* _EXERCISE GOAL_
Only the text is wanted; write out each record below exactly and exclude all pictures.

================

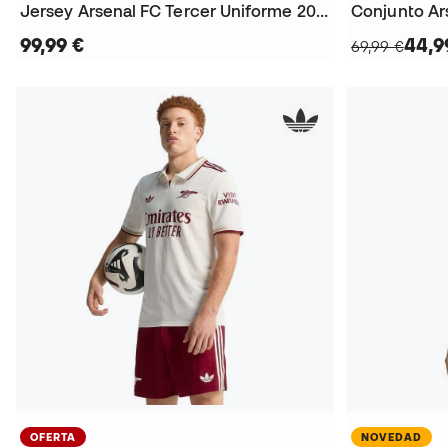
Jersey Arsenal FC Tercer Uniforme 2026-2027
99,99 €
44,9
69,99 €
OFERTA
NOVEDAD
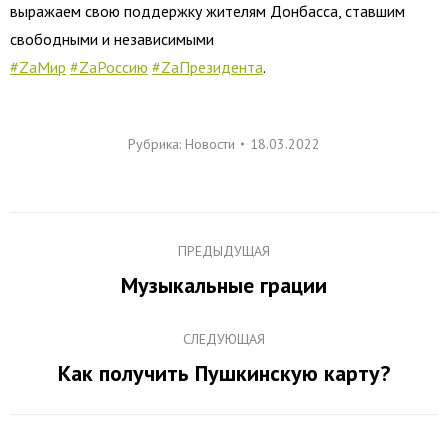
выражаем свою поддержку жителям Донбасса, ставшим
свободными и независимыми
#ZaМир
#ZаРоссию
#ZаПрезидента
.
Рубрика:
Новости
18.03.2022
Навигация
ПРЕДЫДУЩАЯ
по
Музыкальные грации
Предыдущая
записям
запись:
СЛЕДУЮЩАЯ
Как получить Пушкинскую карту?
Следующая
запись:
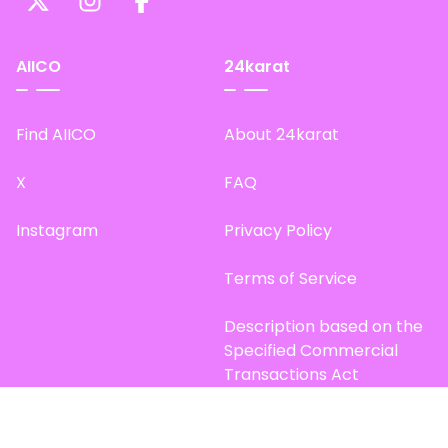
AIICO
24karat
Find AIICO
About 24karat
X
FAQ
Instagram
Privacy Policy
Terms of Service
Description based on the
Specified Commercial
Transactions Act
Site Map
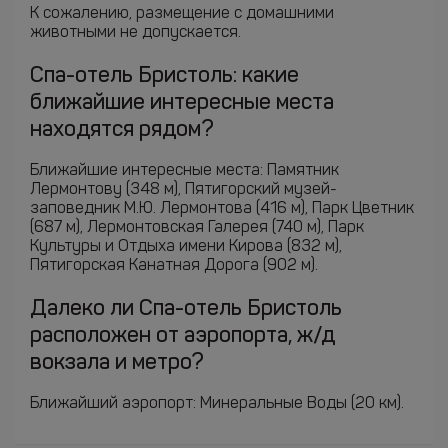
К сожалению, размещение с домашними
животными не допускается.
Спа-отель Бристоль: какие
ближайшие интересные места
находятся рядом?
Ближайшие интересные места: Памятник
Лермонтову (348 м), Пятигорский музей-
заповедник М.Ю. Лермонтова (416 м), Парк Цветник
(687 м), Лермонтовская Галерея (740 м), Парк
Культуры и Отдыха имени Кирова (832 м),
Пятигорская Канатная Дорога (902 м).
Далеко ли Спа-отель Бристоль
расположен от аэропорта, ж/д
вокзала и метро?
Ближайший аэропорт: Минеральные Воды (20 км).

================

* _RESPONSE TO THIS EXERCISE_
Jersey Arsenal FC Tercer Uniforme 2026-2027
99,99 €
44,9
69,99 €
OFERTA
NOVEDAD
выражаем свою поддержку жителям Донбасса, ставшим
свободными и независимыми
#ZaМир
#ZаРоссию
#ZаПрезидента
.
Рубрика:
Новости
18.03.2022
Навигация
ПРЕДЫДУЩАЯ
по
Музыкальные грации
Предыдущая
записям
запись:
СЛЕДУЮЩАЯ
Как получить Пушкинскую карту?
Следующая
запись:
AIICO
24karat
Find AIICO
About 24karat
X
FAQ
Instagram
Privacy Policy
Terms of Service
Description based on the
Specified Commercial
Transactions Act
Site Map
К сожалению, размещение с домашними
животными не допускается.
Спа-отель Бристоль: какие
ближайшие интересные места
находятся рядом?
Ближайшие интересные места: Памятник
Лермонтову (348 м), Пятигорский музей-
заповедник М.Ю. Лермонтова (416 м), Парк Цветник
(687 м), Лермонтовская Галерея (740 м), Парк
Культуры и Отдыха имени Кирова (832 м),
Пятигорская Канатная Дорога (902 м).
Далеко ли Спа-отель Бристоль
расположен от аэропорта, ж/д
вокзала и метро?
Ближайший аэропорт: Минеральные Воды (20 км).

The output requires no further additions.